Trump işbaşına geldiğinde “ah-ü vah” ile yataklara düşen kimi arkadaşlarıma takılmam bundandı. Sanırım haklı çıktım, güçlü yapı kendini taşıdı. Ha, adam zıpkın gibiyken abanıyor içkiye, tatlıya. Sonunda yapıyı da bozuyor. Sürece dair konuşuyoruz o zaman. Ancak elimizdeki vakanın durumu ölüm-kalım aşamasına gelmiş. Ameliyat şart. Hastalığın bu terminal safhasında, kütüphaneden çekip vaka araştıracak zamanımız yok. Hekim heyetleri zaten yeterince donanımlı, deneyimli, eğitimli, birikimli. Pekiyi hangi hekimler bunlar?
Hastamızın tedavisini yürüttüklerini ileri süren bir hekimler ekibi var. Bir de konsültasyon için başka bir odada toplantı halinde alternatif bir hekim heyeti. Ayrıca hastane bahçesine dahi sokulmasında her iki takım tarafından da sakınca görülen yalnız bir doktor var dışarıda. O da “bu iş böyle gitmez” diyor ama tamamen farklı, o güne dek hiç denenmemiş bir tedavi yöntemi öneriyor. Bu arkadaş Kürt galiba ama tıpta utanma yoktur. Hem hekimin etnik aidiyetinden bize ne ama işte bahçeden binaya girmesi yasaklanmış, yasağı kimin koyduğu unutulmuş, sorun da edilmiyor.
Alternatif (ikinci) heyet üyeleri hekimlerin de ne Hipokrat yeminlerine sadakatlerinden ne niyetlerinin salihliğinden şüphe yok. Gel gelelim, o heyettekiler “ameliyat” filan gibi radikal (!) öneriler duyulunca “yaw şimdi ürkütmeyelim hastamızı, hele bir tedavi yetkisini devralalım, sonra yavaş yavaş diyet gibi yöntemlerle peyderpey başlarız işe” diyorlar. Diz kıkırdağı ahalisi ise haliyle “eyvah!” diyor bunları duyunca. Belki açılsa göğüs kafesi, kalp yetmezliğinin ötesinde kanserin de organizmayı sardığı anlaşılacak.

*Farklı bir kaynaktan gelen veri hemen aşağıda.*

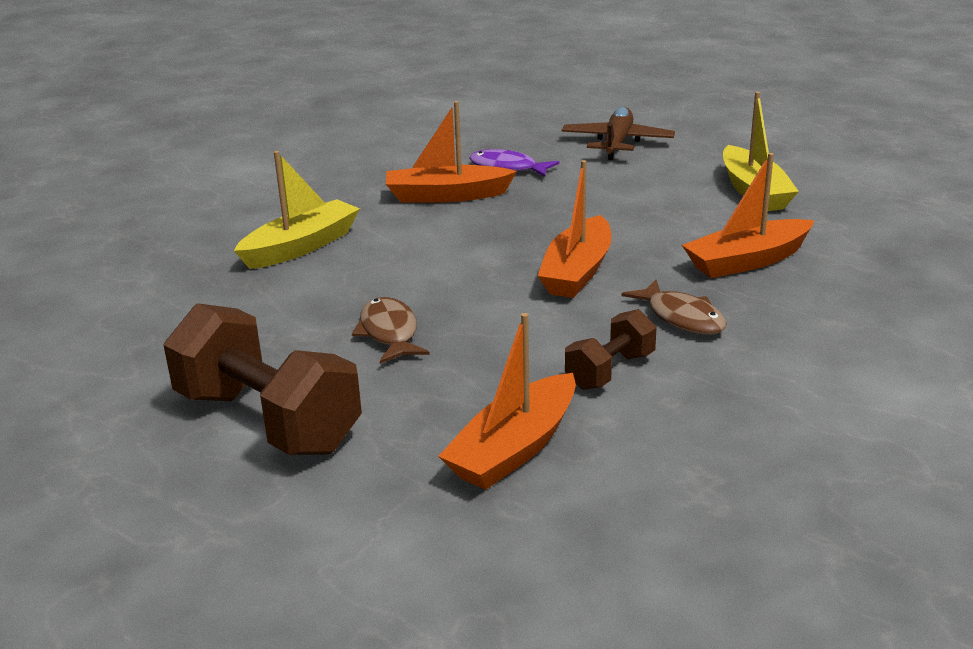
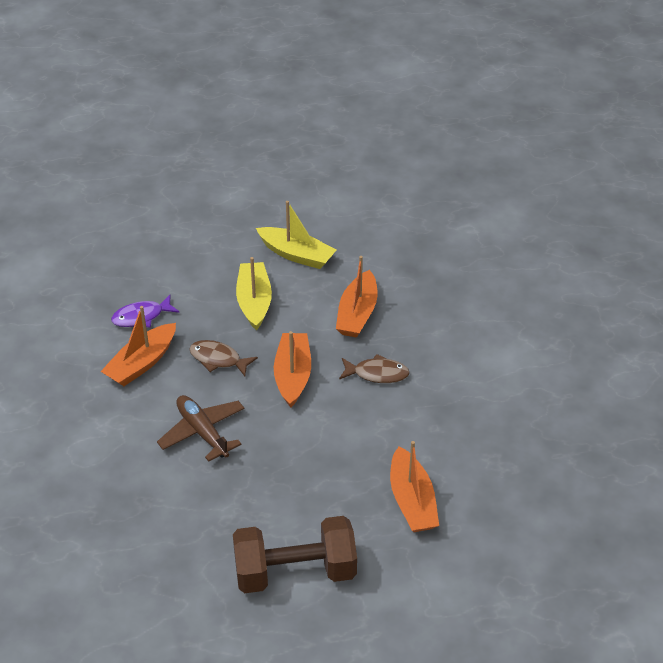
camera: 50 degrees left, 15 degrees up
(301, 247) = (124, 459): yellow boat -> yellow boat (254, 302)
(389, 333) = (266, 481): brown fish -> brown fish (218, 359)
(577, 272) = (293, 375): orange boat -> orange boat turned 150 degrees counterclockwise
(610, 371) = (390, 429): brown dumbbell -> none
(617, 143) = (172, 254): brown plane -> brown plane (202, 432)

Tanı değişir, kalp yetmezliğinden kansere dönerse ne olacak? O takdirde, zakkum suyu içmek, Tanrı’ya yakarmak gibi bilime değil inanca dayalı yöntemlere tevessül edilmeyecekse, yine ameliyat, üzerine hem ilaç hem ışın tedavisi gerekecek. Ayrıca devamında yine boğazdan kesilecek, yine daha fazla ve düzenli hareket zorunluluğu da gerekecek. Yakınları ya da kendileri çekenler bilecektir, hepsine de hassaten acil şifalar dilerim, kanser tedavisinin kendi, başlı başına hastanın hem fiziksel durumunu had safhada zorlayan hem elde avuçta ne varsa tüketen bir süreç.

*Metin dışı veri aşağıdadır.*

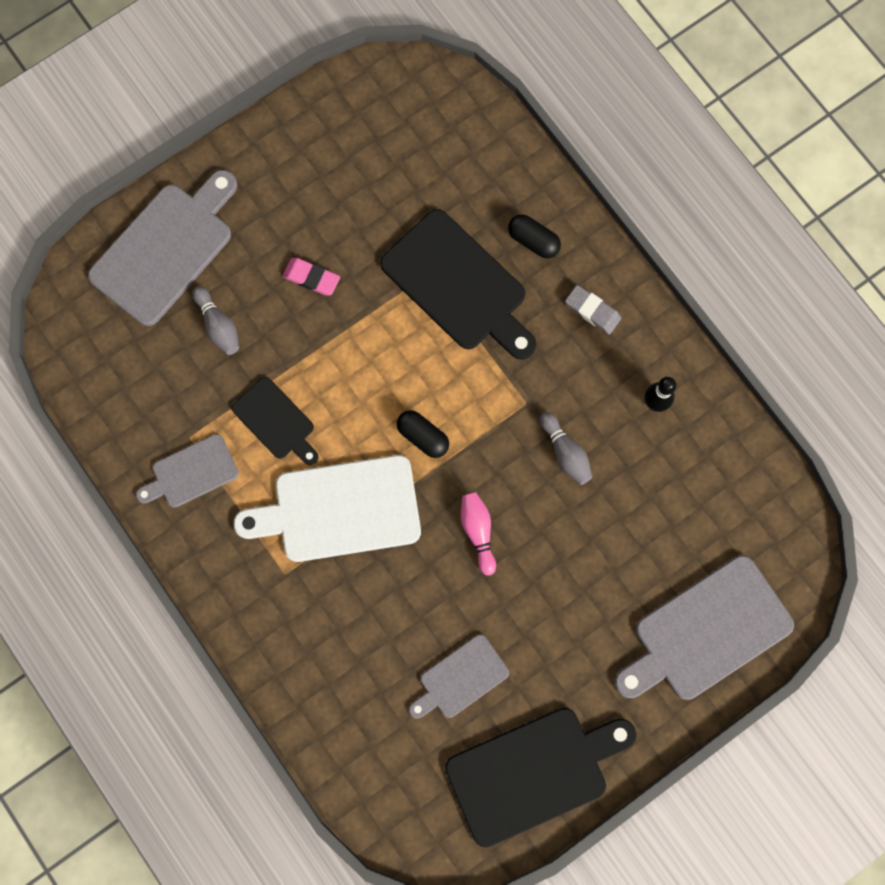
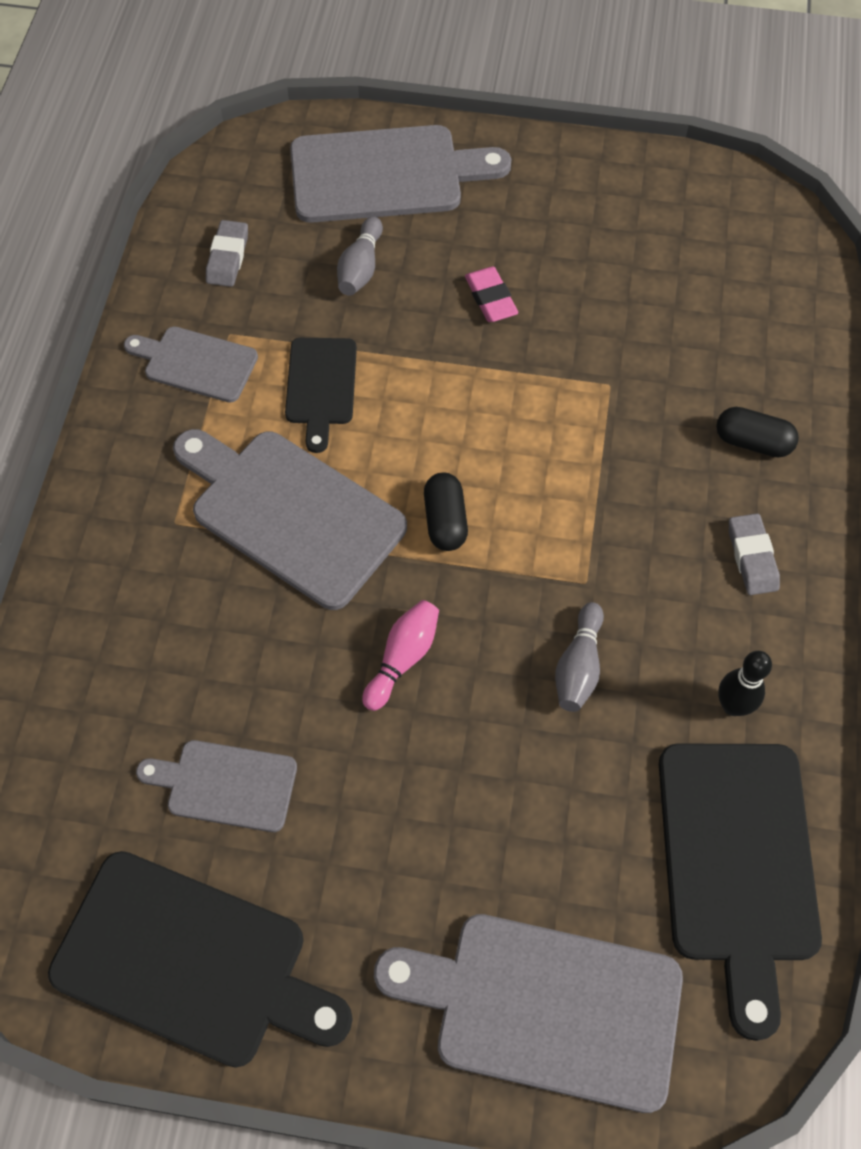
camera: 45 degrees right, 15 degrees down
(134, 390) = (228, 257): none -> grey eraser
(339, 510) = (290, 513): white cutting board -> grey cutting board
(458, 285) = (630, 418): black cutting board -> black cutting board (737, 863)
(533, 241) = (752, 442): black capsule -> black capsule turned 60 degrees counterclockwise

Olmasa olmaz mı? Babamın durumunda bu soruyu yanıtlayan soğukkanlı güngörmüş hekim “kanserle birlikte yaşayamazsınız” demişti. Malum-u ilâm ama basit, gerçek ve bilimsel de. Öyleyse önce kaçınılmaz biçimde o yola girilecek. Bu da ülke ve devlet sözkonusu olduğunda entelektüel cüret, vizyon, uzgörü, soğukkanlılık, sağduyu demek. Semptomları doğru okumak doğru tanı koymak için zorunlu. Semptomu hastalığın kendi sanmamak önemli. Her öksürenin akciğer kanseri veya Covid-19 olmaması gibi, kronikleşen durumlarda da gerekli testleri yapıp, sonuçlarını da kabullenmek gerek.

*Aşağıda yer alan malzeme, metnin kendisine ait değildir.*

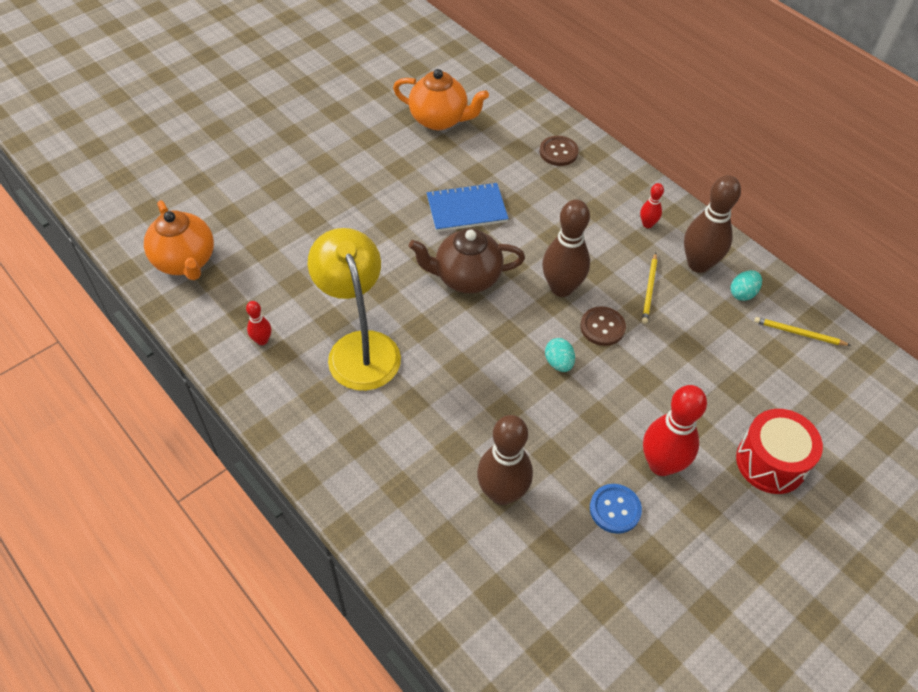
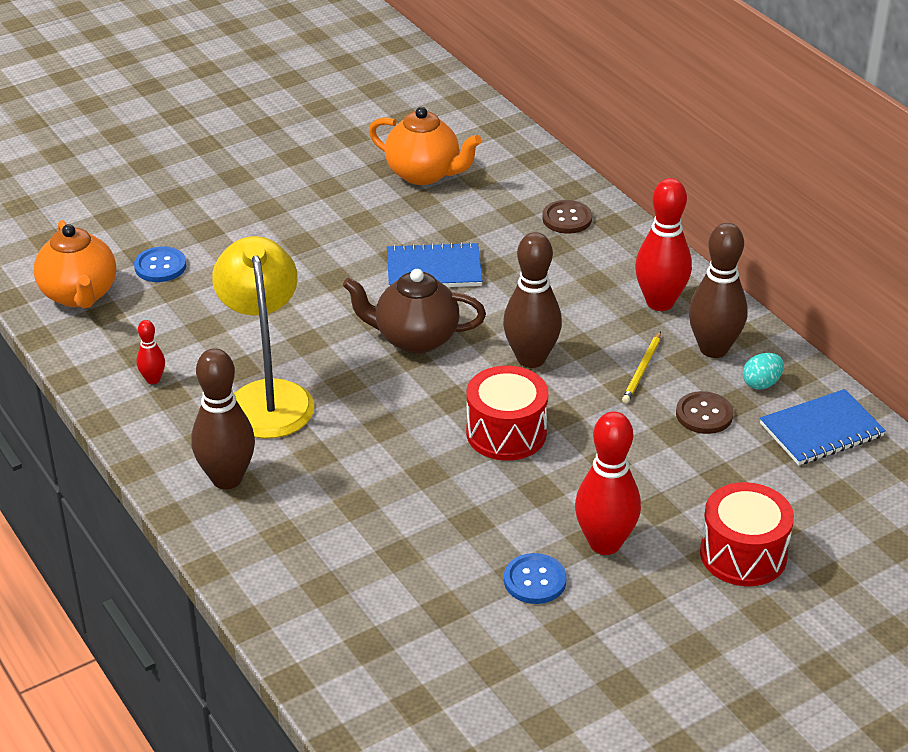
camera: 10 degrees right, 15 degrees down
(247, 227) = (160, 266): none -> blue button
(502, 493) = (402, 551): brown bowling pin -> brown bowling pin (227, 478)
(558, 363) = (506, 433): turquoise egg -> red drum
(602, 327) = (571, 402): brown button -> brown button (704, 414)
(647, 224) = (660, 302): red bowling pin -> red bowling pin, size x2.07
(798, 333) = (821, 430): yellow pencil -> blue notebook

Şimdi soralım: Obez miyiz? Evet. Bu durumdan mutlu muyuz? Bazıları mutlu, bazıları değil. Hasta mıyız? Kimine göre evet, kimine göre hayır. Tedavi olmak istiyor muyuz? Belli değil. Tedavi olacaksak, hangi yönetimi yeğliyoruz? O da belli değil. Hastaysak ve bu durumu reddediyorsak, daha bu durumda yaşayabilmemiz mümkün mü? Değil. Mevcut hekimler heyeti bizi dinliyor mu? Duymuyor bile. Alternatif heyet? Arada sırada kulak kabartır gibi yapıyor ama onlar da “bütün bunlar hep olur, biz buradayız” yollu teskin etme havasında, eline neşteri almaya hiç niyeti yok. Ya dışarıdaki o ıssız hekim? Onun zaten esamisi okunmuyor. Rivayet o ki, elindeki çantada stetoskop, tansiyon ölçme cihazı filan değil molotof kokteyli varmış.